## What is required
Your answer should hold only the lines from the one with "dair sorular, bilgiler, görseller, cevaplar" through the end of the listing below, each retyped exactly.

=-=-=-=-=

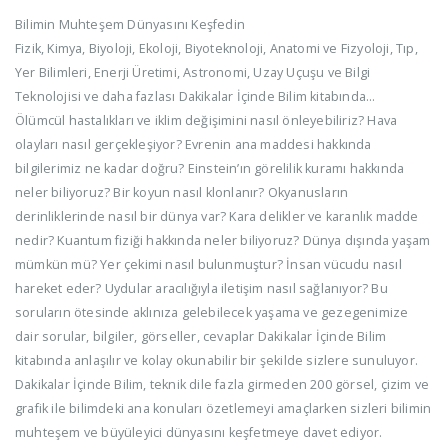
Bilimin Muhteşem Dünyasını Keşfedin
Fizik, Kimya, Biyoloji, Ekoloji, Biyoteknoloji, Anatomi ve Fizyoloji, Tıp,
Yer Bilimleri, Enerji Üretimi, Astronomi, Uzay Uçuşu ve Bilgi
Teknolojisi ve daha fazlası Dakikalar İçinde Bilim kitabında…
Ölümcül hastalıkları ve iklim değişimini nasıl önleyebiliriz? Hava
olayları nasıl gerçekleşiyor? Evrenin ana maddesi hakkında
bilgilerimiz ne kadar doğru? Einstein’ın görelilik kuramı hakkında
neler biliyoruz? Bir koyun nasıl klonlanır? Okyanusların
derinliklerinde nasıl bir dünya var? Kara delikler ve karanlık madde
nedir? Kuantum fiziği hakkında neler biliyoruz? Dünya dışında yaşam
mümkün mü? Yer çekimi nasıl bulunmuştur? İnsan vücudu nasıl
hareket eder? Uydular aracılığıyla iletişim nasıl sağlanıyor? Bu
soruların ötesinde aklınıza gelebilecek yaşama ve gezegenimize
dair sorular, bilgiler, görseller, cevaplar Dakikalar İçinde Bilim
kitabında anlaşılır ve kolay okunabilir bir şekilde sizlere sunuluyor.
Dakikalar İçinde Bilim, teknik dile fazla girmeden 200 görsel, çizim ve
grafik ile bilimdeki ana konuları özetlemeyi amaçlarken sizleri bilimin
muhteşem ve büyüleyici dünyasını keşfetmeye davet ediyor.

=-=-=-=-=

## Result
dair sorular, bilgiler, görseller, cevaplar Dakikalar İçinde Bilim
kitabında anlaşılır ve kolay okunabilir bir şekilde sizlere sunuluyor.
Dakikalar İçinde Bilim, teknik dile fazla girmeden 200 görsel, çizim ve
grafik ile bilimdeki ana konuları özetlemeyi amaçlarken sizleri bilimin
muhteşem ve büyüleyici dünyasını keşfetmeye davet ediyor.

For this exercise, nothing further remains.